To wynika z faktu, że trenuję konie także do wyścigów skakanych, a jak wiadomo, w tej konkurencji z powodzeniem biegają nawet kilkunastoletnie folbluty. Niestety, mam w tej grupie kilka koni wracających do treningów po drobniejszych lub poważniejszych kontuzjach, więc nie wszystkie będą gotowe do rywalizacji już wiosną.

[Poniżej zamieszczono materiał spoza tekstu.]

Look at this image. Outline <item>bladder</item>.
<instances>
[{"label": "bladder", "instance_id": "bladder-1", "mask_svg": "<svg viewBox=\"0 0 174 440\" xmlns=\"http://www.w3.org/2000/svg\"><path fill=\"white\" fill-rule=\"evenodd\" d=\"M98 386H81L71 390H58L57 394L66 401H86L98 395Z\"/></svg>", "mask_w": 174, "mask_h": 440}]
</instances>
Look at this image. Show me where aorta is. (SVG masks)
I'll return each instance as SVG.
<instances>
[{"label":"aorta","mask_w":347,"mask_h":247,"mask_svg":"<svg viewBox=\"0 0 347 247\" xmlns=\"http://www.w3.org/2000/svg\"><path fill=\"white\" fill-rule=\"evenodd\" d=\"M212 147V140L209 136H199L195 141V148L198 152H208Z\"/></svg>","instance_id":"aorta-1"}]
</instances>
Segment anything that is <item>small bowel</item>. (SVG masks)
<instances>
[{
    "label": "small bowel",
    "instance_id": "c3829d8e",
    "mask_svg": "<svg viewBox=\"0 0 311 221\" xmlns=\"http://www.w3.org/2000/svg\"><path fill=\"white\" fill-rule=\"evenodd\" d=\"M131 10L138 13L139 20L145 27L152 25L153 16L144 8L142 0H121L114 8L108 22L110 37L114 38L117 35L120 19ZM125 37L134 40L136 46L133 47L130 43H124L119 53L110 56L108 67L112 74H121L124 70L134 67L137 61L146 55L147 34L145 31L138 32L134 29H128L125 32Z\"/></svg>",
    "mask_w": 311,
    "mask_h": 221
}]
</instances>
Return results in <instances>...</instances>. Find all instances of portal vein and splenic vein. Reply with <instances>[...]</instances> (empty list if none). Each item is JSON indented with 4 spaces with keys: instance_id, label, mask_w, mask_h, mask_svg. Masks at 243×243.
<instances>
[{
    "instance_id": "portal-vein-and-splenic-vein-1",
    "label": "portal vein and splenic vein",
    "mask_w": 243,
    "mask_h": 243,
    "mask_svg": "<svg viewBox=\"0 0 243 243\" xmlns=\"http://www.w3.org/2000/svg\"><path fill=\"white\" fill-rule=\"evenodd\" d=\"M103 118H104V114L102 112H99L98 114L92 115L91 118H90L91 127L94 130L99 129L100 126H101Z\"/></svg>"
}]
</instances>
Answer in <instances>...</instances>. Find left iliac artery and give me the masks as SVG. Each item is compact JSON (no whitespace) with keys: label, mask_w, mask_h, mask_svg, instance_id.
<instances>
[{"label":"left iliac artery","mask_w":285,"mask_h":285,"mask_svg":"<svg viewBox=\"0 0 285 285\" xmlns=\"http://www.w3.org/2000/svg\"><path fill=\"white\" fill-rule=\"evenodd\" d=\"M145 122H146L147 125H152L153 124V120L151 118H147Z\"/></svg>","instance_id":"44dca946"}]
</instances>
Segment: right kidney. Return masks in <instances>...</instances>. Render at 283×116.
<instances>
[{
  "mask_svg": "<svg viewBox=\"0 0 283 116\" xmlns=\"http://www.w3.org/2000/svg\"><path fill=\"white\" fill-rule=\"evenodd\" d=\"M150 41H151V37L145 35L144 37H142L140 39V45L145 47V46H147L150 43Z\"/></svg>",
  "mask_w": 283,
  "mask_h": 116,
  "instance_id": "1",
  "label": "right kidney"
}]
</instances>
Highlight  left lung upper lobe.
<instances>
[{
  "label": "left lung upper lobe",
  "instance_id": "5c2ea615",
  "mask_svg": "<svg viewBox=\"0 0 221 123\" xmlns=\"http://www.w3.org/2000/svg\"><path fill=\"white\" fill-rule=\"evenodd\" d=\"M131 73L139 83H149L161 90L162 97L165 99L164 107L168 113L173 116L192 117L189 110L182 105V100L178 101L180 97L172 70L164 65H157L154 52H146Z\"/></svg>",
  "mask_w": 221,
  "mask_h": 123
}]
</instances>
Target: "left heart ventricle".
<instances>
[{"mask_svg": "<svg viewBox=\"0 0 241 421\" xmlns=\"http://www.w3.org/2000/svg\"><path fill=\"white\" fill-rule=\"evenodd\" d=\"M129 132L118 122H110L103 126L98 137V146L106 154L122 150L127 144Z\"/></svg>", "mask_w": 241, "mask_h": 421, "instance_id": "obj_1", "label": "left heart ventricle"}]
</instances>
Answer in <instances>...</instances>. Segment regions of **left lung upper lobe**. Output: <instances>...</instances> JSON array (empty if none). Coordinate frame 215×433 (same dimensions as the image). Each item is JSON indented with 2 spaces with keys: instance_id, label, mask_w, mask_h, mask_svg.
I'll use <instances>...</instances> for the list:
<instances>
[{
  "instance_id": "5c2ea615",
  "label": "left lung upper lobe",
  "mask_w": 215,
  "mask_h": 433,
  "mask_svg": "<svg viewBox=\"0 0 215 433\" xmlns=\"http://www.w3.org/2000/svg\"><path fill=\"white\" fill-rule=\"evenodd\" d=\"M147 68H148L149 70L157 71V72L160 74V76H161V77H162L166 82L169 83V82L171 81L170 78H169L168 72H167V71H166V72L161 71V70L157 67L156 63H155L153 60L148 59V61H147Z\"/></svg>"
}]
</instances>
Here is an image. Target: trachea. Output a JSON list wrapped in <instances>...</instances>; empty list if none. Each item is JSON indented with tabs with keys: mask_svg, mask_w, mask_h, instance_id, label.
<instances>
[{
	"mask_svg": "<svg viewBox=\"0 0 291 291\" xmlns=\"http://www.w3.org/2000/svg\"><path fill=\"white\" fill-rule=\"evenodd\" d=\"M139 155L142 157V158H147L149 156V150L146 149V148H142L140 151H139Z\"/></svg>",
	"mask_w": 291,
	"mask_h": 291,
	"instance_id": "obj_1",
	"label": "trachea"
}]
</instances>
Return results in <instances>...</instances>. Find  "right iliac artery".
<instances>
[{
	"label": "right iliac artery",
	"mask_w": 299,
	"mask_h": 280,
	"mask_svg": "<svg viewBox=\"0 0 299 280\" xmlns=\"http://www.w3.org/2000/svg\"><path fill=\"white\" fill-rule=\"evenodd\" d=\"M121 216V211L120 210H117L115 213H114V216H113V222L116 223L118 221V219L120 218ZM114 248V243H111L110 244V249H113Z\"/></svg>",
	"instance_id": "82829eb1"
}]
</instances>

Tak jest właśnie w przypadku 9-letniego Spasskiego oraz 7-letniego One Way Ticketa. Dalsza kariera Spasskiego była pod znakiem zapytania, ale doszedł do siebie i mam nadzieję, że tak już pozostanie. Obecnie nie ma u niego żadnych niepokojących oznak. Jeśli będzie zdrowy, to skoncentrujemy się na rywalizacji w biegach płotowych, z perspektywą na Wielką Partynicką, którą wygrał w 2020 r. One Way Ticket potrzebuje trochę więcej czasu. Postaramy się przygotować tego świetnego stiplera do Wielkiej Wrocławskiej. Przerwę z powodu kontuzji miał także jego 4-letni półbrat, Modus Vivendi. Jego zobaczymy w akcji prawdopodobnie w drugiej części sezonu. Jeśli wszystko będzie w porządku, to wypróbujemy go w cyklu gonitw przeszkodowych dla 4-latków. Później do startu wyjdzie najprawdopodobniej także bardzo solidny w gonitwach płaskich Saiget. Uważam, że ma spory potencjał, co pokazywał już wcześniej w Polsce, a ostatnio również w Czechach.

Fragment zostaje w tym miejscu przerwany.